Berbeda halnya dengan nafsu. Jika sudah terpenuhi nafsunya, maka sang nafsu tidak menuntut yang lebih besar lagi.

Misalkan seseorang yang mempunyai nafsu makan karena lapar, dia hanya memerlukan sepinggan nasi untuk memenuhi nafsunya dan ketika seseorang bernafsu untuk mendapatkan suatu jawatan, akan merasa puas kalau jawatan itu sudah terpenuhi, dan seterusnya.

Cara untuk melawan godaan syaitan tidak dengan berpuasa, tetapi yang paling berkesan dengan ibadah haji.

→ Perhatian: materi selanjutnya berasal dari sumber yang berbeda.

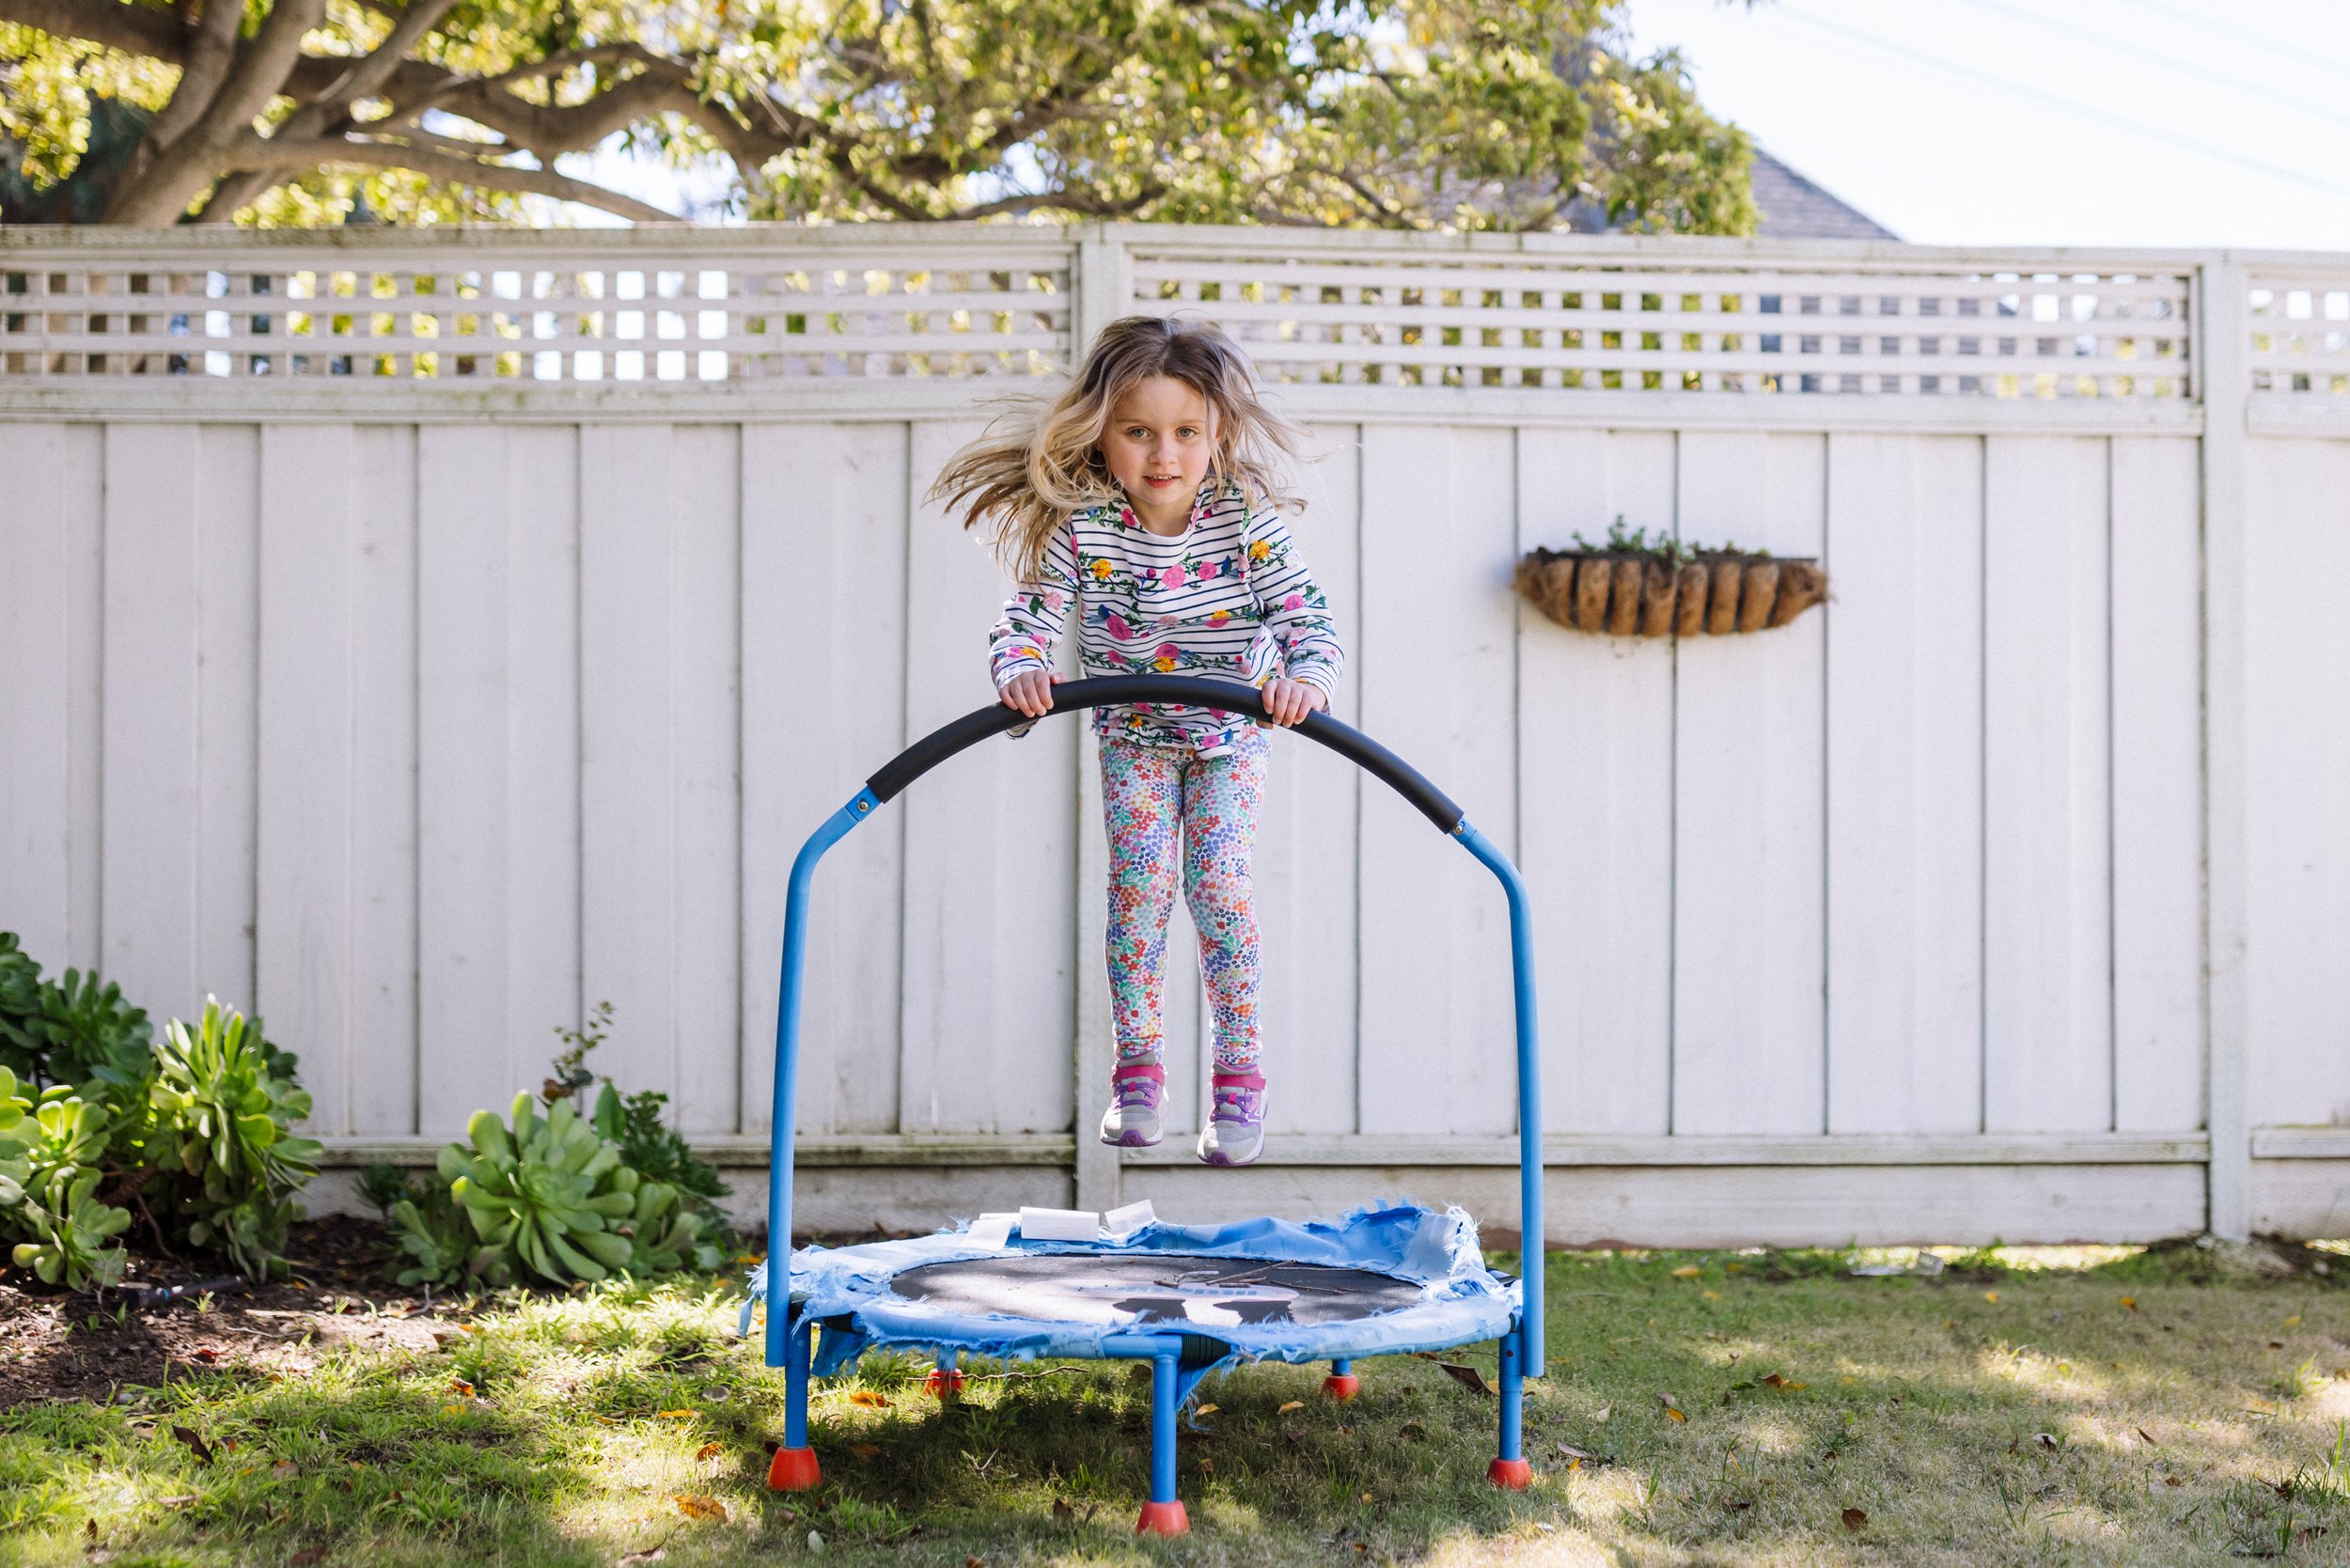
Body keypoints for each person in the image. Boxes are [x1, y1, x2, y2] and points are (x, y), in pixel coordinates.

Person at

Salah satu wajib haji adalah melontar jamarat di Mina yang melambangkan mengusir atau melawan syaitan.

Syaitan berada di luar diri kita. Karena itu, kita perlu mempersiapkan senjata untuk melawannya, yaitu batu.

Dalam puasa, kita dituntut untuk mengendalikan hawa nafsu bukan melenyapkannya. Tapi, pada waktu haji, kita dituntut untuk mengalahkan syaitan dan sekaligus melenyapkannya.

Mengendalikan hawa nafsu diwajibkan setiap tahun, sedangkan memerangi syaitan hanya sekali seumur hidup dengan ibadah “haji”.

Setelah nafsu dan syaitan dapat ditaklukkan, bermakna kita sudah siap hijrah ke tahun berikutnya.

Dengan demikian, ketika menyambut tahun baru 1 Muharam, kita memulai kegiatan dengan bekal yang matang, program yang jelas, dan penuh dengan rasa percaya diri dengan “hati yang bersih”.

Sungguh Allah SWT telah mengatur urutan-urutan itu, yakni mulai dari perintah puasa dan Idul Fitrinya, kemudian Haji dan Idul Adha dengan menyembelih hewan qurban, akhirnya menyambut awal tahun baru Hijrah dalam puncak ke “taqwa”an.

Kondisi puncak ketaqwaan inilah yang harus kita pertahankan sejak memasuki tahun baru Hijriah hingga 11 bulan kehadapan sampai berjumpa bulan suci Ramadhan lagi.

Kondisi seperti ini berulang-ulang sepanjang tahun, menjadi hamba Allah yang bertaqwa ini terus-menerus kita pertahankan hingga ajal menjemput kita.

Insya Allah kalau kita dapat mempertahankan seperti ini, kita dimatikan Allah SWT dalam keadaan khusnul khatimah (akhir yang baik), amin.